In the data, take the part that opens with the line containing "### 2.1.0 (2017-03-06)" and closes with the line containing "- Initial public release", and reproduce it with "Upgrade Reference" swapped for "Migration Guide", leaving everything else unchanged.

>>

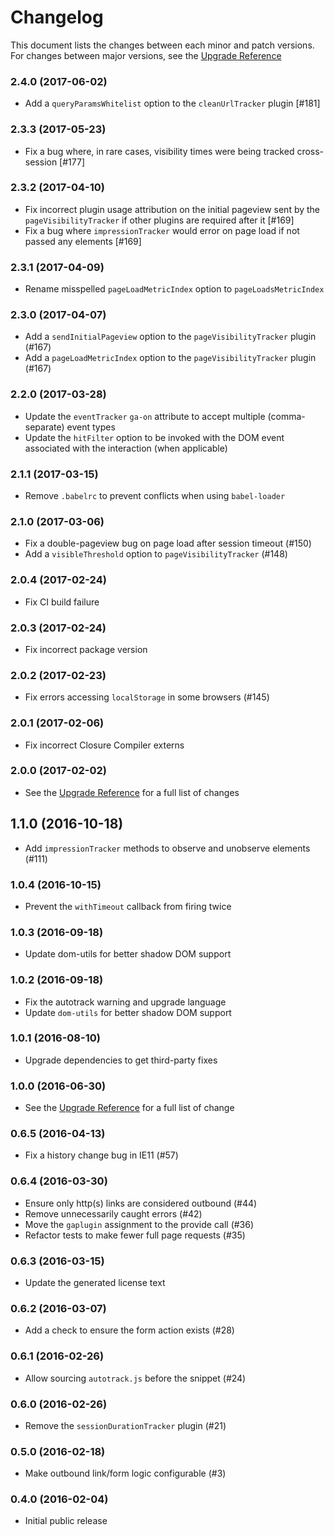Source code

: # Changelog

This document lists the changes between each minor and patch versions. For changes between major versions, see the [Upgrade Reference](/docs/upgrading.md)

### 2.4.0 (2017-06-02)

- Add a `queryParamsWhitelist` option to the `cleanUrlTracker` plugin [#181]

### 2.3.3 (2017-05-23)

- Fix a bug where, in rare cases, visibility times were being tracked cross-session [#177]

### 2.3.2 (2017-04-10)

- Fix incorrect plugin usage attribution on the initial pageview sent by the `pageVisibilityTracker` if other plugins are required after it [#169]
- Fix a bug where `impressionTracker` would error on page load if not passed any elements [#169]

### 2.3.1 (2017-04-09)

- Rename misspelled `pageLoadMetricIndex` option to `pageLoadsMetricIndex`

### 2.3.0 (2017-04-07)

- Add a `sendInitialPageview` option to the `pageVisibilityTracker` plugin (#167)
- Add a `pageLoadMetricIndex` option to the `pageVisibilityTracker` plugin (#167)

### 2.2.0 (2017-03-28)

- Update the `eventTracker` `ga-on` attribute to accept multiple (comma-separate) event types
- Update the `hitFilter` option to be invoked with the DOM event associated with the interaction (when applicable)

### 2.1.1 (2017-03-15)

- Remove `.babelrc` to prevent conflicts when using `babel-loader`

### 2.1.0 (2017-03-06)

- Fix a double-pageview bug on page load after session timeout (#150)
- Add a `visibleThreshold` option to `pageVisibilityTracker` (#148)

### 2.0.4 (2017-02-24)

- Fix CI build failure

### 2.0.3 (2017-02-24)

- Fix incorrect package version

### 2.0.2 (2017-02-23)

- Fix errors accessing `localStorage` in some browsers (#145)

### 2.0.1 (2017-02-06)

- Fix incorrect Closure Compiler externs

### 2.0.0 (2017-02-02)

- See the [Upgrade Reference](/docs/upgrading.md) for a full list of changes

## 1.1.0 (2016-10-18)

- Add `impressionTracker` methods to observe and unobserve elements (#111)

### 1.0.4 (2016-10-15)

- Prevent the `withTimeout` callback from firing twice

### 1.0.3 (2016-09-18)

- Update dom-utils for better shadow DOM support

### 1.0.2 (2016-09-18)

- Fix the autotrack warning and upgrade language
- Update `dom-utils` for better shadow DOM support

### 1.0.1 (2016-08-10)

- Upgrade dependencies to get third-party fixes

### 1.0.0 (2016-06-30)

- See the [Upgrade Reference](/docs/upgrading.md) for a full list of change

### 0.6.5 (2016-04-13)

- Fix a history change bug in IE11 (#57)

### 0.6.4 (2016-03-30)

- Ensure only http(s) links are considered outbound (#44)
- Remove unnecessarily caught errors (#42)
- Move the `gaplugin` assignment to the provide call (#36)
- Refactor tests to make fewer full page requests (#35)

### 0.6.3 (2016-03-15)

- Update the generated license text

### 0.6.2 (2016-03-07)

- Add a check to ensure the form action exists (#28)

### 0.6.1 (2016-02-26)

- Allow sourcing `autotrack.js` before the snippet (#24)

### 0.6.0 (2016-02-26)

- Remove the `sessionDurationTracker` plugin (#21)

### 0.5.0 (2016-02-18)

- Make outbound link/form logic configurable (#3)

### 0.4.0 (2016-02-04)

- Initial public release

<<
>>

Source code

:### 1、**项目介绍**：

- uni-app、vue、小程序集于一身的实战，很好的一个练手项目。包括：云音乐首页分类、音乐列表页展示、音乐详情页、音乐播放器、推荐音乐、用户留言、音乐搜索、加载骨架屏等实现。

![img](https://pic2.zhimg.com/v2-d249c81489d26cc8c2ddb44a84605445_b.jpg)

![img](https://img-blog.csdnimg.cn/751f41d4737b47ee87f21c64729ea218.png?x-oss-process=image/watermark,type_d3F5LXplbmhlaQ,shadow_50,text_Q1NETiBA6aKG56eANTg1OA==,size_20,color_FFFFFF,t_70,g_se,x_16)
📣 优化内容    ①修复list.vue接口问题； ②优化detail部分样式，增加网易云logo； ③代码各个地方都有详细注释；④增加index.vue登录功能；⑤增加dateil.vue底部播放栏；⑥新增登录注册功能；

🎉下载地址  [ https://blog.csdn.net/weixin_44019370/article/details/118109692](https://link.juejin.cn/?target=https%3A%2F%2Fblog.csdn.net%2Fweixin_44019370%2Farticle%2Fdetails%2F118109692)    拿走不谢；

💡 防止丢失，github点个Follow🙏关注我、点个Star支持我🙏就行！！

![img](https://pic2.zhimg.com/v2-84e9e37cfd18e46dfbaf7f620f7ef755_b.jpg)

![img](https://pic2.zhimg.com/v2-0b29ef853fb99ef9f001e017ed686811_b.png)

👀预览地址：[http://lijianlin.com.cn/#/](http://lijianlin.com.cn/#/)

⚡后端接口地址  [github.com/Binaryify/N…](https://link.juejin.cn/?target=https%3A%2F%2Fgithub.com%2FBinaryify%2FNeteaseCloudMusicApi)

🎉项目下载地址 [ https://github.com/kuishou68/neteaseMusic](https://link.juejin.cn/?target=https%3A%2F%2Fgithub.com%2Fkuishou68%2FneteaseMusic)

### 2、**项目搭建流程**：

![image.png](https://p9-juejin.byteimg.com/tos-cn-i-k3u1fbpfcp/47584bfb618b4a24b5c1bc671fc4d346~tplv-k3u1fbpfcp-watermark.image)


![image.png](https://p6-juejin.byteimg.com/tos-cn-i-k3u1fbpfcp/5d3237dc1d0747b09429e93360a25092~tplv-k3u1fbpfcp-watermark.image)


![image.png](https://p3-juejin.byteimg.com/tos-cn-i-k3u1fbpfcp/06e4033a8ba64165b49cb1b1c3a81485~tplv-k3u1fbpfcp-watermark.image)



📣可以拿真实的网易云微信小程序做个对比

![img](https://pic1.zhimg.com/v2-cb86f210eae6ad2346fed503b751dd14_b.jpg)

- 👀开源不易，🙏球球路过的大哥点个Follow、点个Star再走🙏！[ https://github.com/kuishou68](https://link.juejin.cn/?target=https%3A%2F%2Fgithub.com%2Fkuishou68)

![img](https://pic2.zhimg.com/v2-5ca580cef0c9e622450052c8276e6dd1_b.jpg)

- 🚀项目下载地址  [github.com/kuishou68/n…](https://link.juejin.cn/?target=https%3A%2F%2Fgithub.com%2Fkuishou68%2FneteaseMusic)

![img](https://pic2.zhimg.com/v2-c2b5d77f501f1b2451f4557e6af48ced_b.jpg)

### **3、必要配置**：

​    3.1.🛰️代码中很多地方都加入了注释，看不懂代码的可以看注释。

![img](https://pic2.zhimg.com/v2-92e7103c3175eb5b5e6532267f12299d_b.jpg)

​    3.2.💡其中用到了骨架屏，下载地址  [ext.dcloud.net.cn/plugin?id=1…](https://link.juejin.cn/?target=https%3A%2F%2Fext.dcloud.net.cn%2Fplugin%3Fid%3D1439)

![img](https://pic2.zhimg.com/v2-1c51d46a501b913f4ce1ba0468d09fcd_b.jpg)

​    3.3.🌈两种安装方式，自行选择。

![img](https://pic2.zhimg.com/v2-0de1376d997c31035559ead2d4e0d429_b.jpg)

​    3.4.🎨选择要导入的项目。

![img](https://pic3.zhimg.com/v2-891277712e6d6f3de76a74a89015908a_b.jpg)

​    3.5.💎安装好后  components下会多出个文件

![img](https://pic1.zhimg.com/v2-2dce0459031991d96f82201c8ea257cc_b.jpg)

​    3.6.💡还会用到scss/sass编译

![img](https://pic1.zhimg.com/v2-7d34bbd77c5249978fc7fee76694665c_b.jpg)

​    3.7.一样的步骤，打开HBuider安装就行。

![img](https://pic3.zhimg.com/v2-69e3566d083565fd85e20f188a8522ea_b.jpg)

<<
>>

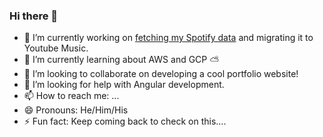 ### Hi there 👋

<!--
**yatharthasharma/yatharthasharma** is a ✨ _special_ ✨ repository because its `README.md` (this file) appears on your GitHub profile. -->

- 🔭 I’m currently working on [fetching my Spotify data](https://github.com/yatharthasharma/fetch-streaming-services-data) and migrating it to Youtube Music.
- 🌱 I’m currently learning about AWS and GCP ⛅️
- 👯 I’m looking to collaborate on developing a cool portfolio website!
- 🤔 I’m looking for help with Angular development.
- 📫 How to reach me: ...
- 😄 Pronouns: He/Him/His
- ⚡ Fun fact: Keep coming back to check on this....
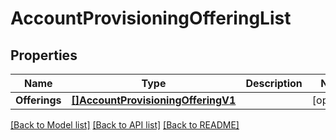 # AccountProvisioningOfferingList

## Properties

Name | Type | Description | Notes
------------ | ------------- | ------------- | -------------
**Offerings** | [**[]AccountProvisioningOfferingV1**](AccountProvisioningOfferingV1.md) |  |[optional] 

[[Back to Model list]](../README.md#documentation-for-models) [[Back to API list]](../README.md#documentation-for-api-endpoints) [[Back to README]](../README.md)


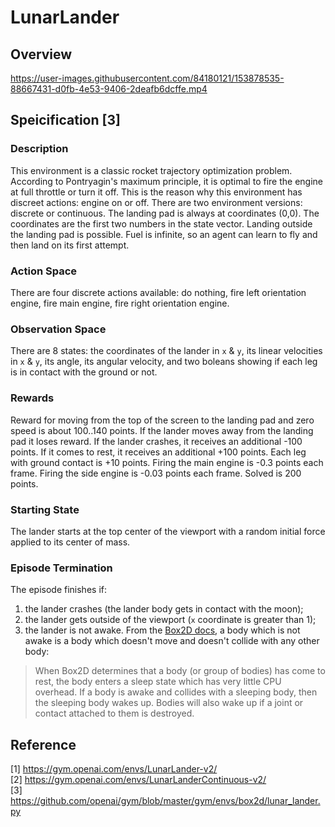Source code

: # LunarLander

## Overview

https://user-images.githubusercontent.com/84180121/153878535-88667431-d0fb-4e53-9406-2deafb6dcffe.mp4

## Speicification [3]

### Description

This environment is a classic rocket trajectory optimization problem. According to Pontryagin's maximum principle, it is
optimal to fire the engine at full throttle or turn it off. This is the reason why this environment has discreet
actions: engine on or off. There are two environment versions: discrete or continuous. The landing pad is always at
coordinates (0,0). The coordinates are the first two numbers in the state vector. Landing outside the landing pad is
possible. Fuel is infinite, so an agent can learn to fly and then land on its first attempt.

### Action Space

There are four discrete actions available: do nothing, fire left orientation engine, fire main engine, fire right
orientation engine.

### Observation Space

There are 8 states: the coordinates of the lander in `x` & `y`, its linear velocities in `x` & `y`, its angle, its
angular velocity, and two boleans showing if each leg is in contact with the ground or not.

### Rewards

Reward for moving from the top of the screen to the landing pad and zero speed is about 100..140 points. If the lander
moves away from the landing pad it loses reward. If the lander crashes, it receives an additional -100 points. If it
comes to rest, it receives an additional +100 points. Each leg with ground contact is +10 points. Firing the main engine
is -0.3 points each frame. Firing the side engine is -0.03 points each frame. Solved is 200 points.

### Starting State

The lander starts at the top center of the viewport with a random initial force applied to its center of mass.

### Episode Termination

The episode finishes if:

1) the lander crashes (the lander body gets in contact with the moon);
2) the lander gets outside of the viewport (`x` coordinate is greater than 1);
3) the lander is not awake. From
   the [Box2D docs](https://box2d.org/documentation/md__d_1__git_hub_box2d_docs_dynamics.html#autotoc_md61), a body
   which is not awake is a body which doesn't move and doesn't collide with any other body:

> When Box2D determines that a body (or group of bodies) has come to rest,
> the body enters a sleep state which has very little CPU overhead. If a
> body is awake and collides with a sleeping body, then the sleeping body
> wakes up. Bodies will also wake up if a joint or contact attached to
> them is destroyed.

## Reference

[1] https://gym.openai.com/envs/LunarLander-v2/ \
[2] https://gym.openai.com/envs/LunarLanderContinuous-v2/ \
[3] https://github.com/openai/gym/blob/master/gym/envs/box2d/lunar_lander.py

<<

- [Exercise result]
### 2.1.0 (2017-03-06)

- Fix a double-pageview bug on page load after session timeout (#150)
- Add a `visibleThreshold` option to `pageVisibilityTracker` (#148)

### 2.0.4 (2017-02-24)

- Fix CI build failure

### 2.0.3 (2017-02-24)

- Fix incorrect package version

### 2.0.2 (2017-02-23)

- Fix errors accessing `localStorage` in some browsers (#145)

### 2.0.1 (2017-02-06)

- Fix incorrect Closure Compiler externs

### 2.0.0 (2017-02-02)

- See the [Migration Guide](/docs/upgrading.md) for a full list of changes

## 1.1.0 (2016-10-18)

- Add `impressionTracker` methods to observe and unobserve elements (#111)

### 1.0.4 (2016-10-15)

- Prevent the `withTimeout` callback from firing twice

### 1.0.3 (2016-09-18)

- Update dom-utils for better shadow DOM support

### 1.0.2 (2016-09-18)

- Fix the autotrack warning and upgrade language
- Update `dom-utils` for better shadow DOM support

### 1.0.1 (2016-08-10)

- Upgrade dependencies to get third-party fixes

### 1.0.0 (2016-06-30)

- See the [Migration Guide](/docs/upgrading.md) for a full list of change

### 0.6.5 (2016-04-13)

- Fix a history change bug in IE11 (#57)

### 0.6.4 (2016-03-30)

- Ensure only http(s) links are considered outbound (#44)
- Remove unnecessarily caught errors (#42)
- Move the `gaplugin` assignment to the provide call (#36)
- Refactor tests to make fewer full page requests (#35)

### 0.6.3 (2016-03-15)

- Update the generated license text

### 0.6.2 (2016-03-07)

- Add a check to ensure the form action exists (#28)

### 0.6.1 (2016-02-26)

- Allow sourcing `autotrack.js` before the snippet (#24)

### 0.6.0 (2016-02-26)

- Remove the `sessionDurationTracker` plugin (#21)

### 0.5.0 (2016-02-18)

- Make outbound link/form logic configurable (#3)

### 0.4.0 (2016-02-04)

- Initial public release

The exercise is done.